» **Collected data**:

━━━━━━━━━━

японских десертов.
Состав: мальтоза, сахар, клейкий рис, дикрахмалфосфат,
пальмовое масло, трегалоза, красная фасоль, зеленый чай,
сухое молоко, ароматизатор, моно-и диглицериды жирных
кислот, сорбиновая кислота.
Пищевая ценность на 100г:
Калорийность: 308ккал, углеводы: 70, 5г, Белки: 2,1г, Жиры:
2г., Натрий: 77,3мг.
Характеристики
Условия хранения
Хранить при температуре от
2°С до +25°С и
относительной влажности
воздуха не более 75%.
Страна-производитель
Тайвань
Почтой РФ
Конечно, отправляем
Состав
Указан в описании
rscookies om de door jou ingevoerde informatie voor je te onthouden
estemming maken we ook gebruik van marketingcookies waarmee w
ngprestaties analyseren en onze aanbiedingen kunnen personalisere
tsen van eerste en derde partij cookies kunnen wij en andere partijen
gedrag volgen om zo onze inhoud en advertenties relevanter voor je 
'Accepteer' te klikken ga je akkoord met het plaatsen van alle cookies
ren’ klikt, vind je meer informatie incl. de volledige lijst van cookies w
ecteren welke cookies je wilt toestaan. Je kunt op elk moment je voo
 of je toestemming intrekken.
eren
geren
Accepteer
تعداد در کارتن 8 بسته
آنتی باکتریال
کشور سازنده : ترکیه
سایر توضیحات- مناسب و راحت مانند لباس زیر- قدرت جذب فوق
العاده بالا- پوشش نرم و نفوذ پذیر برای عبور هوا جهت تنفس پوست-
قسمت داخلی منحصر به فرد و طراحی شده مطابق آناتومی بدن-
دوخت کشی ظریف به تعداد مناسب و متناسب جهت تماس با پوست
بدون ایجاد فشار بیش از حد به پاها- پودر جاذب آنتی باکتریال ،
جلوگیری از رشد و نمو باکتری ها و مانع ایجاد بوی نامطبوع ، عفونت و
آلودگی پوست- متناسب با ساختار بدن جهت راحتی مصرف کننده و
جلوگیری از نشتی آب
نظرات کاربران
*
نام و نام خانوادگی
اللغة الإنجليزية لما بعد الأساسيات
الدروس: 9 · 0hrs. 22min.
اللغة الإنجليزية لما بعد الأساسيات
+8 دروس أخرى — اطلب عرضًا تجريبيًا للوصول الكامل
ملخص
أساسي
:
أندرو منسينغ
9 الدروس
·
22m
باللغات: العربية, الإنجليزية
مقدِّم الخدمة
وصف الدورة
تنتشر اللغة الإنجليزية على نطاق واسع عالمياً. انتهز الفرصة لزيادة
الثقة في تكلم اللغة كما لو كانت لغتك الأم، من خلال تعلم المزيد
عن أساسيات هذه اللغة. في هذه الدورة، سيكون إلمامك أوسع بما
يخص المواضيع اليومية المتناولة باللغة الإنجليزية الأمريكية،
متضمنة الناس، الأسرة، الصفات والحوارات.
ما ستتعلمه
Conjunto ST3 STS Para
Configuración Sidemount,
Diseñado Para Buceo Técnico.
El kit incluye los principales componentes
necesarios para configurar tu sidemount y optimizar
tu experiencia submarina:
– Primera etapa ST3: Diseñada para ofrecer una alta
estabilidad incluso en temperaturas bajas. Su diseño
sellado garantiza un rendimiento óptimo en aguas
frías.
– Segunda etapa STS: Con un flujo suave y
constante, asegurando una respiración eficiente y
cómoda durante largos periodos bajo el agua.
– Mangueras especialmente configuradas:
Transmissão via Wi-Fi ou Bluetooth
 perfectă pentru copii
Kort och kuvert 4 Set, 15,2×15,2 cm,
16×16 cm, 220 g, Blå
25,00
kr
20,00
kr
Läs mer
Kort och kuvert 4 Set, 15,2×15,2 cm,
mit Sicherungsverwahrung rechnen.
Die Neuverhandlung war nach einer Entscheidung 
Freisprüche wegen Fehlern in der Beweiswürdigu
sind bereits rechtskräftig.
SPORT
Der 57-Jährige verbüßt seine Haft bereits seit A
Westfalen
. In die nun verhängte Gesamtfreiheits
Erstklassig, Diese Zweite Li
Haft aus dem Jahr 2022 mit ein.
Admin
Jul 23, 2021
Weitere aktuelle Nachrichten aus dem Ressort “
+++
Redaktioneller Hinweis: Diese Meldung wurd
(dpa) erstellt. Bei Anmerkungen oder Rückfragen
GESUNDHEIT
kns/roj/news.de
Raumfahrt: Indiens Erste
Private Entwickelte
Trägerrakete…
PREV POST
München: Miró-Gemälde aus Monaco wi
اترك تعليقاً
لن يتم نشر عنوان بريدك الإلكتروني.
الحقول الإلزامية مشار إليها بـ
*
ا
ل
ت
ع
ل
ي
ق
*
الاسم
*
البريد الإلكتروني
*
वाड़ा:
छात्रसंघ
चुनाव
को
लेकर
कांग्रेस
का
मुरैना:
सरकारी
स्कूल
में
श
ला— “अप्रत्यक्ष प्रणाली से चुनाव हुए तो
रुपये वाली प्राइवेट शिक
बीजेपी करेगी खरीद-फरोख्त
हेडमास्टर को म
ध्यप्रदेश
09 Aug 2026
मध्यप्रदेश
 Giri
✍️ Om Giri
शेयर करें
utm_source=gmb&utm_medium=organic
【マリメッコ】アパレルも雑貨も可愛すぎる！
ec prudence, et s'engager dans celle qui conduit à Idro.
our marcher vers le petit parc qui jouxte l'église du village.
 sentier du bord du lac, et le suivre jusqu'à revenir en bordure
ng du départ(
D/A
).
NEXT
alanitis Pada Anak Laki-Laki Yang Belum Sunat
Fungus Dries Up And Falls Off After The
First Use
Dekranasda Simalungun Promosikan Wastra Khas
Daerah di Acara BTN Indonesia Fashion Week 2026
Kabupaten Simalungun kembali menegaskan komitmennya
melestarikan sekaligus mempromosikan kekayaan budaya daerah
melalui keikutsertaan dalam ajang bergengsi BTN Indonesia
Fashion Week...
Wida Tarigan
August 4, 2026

━━━━━━━━━━

» **Your instructions**:
Output everything from the first of the lines above down through the line containing "عن أساسيات هذه" as a numbered list, both ends included and blank lines omitted.

» **Response to this exercise**:
1. японских десертов.
2. Состав: мальтоза, сахар, клейкий рис, дикрахмалфосфат,
3. пальмовое масло, трегалоза, красная фасоль, зеленый чай,
4. сухое молоко, ароматизатор, моно-и диглицериды жирных
5. кислот, сорбиновая кислота.
6. Пищевая ценность на 100г:
7. Калорийность: 308ккал, углеводы: 70, 5г, Белки: 2,1г, Жиры:
8. 2г., Натрий: 77,3мг.
9. Характеристики
10. Условия хранения
11. Хранить при температуре от
12. 2°С до +25°С и
13. относительной влажности
14. воздуха не более 75%.
15. Страна-производитель
16. Тайвань
17. Почтой РФ
18. Конечно, отправляем
19. Состав
20. Указан в описании
21. rscookies om de door jou ingevoerde informatie voor je te onthouden
22. estemming maken we ook gebruik van marketingcookies waarmee w
23. ngprestaties analyseren en onze aanbiedingen kunnen personalisere
24. tsen van eerste en derde partij cookies kunnen wij en andere partijen
25. gedrag volgen om zo onze inhoud en advertenties relevanter voor je 
26. 'Accepteer' te klikken ga je akkoord met het plaatsen van alle cookies
27. ren’ klikt, vind je meer informatie incl. de volledige lijst van cookies w
28. ecteren welke cookies je wilt toestaan. Je kunt op elk moment je voo
29.  of je toestemming intrekken.
30. eren
31. geren
32. Accepteer
33. تعداد در کارتن 8 بسته
34. آنتی باکتریال
35. کشور سازنده : ترکیه
36. سایر توضیحات- مناسب و راحت مانند لباس زیر- قدرت جذب فوق
37. العاده بالا- پوشش نرم و نفوذ پذیر برای عبور هوا جهت تنفس پوست-
38. قسمت داخلی منحصر به فرد و طراحی شده مطابق آناتومی بدن-
39. دوخت کشی ظریف به تعداد مناسب و متناسب جهت تماس با پوست
40. بدون ایجاد فشار بیش از حد به پاها- پودر جاذب آنتی باکتریال ،
41. جلوگیری از رشد و نمو باکتری ها و مانع ایجاد بوی نامطبوع ، عفونت و
42. آلودگی پوست- متناسب با ساختار بدن جهت راحتی مصرف کننده و
43. جلوگیری از نشتی آب
44. نظرات کاربران
45. *
46. نام و نام خانوادگی
47. اللغة الإنجليزية لما بعد الأساسيات
48. الدروس: 9 · 0hrs. 22min.
49. اللغة الإنجليزية لما بعد الأساسيات
50. +8 دروس أخرى — اطلب عرضًا تجريبيًا للوصول الكامل
51. ملخص
52. أساسي
53. :
54. أندرو منسينغ
55. 9 الدروس
56. ·
57. 22m
58. باللغات: العربية, الإنجليزية
59. مقدِّم الخدمة
60. وصف الدورة
61. تنتشر اللغة الإنجليزية على نطاق واسع عالمياً. انتهز الفرصة لزيادة
62. الثقة في تكلم اللغة كما لو كانت لغتك الأم، من خلال تعلم المزيد
63. عن أساسيات هذه اللغة. في هذه الدورة، سيكون إلمامك أوسع بما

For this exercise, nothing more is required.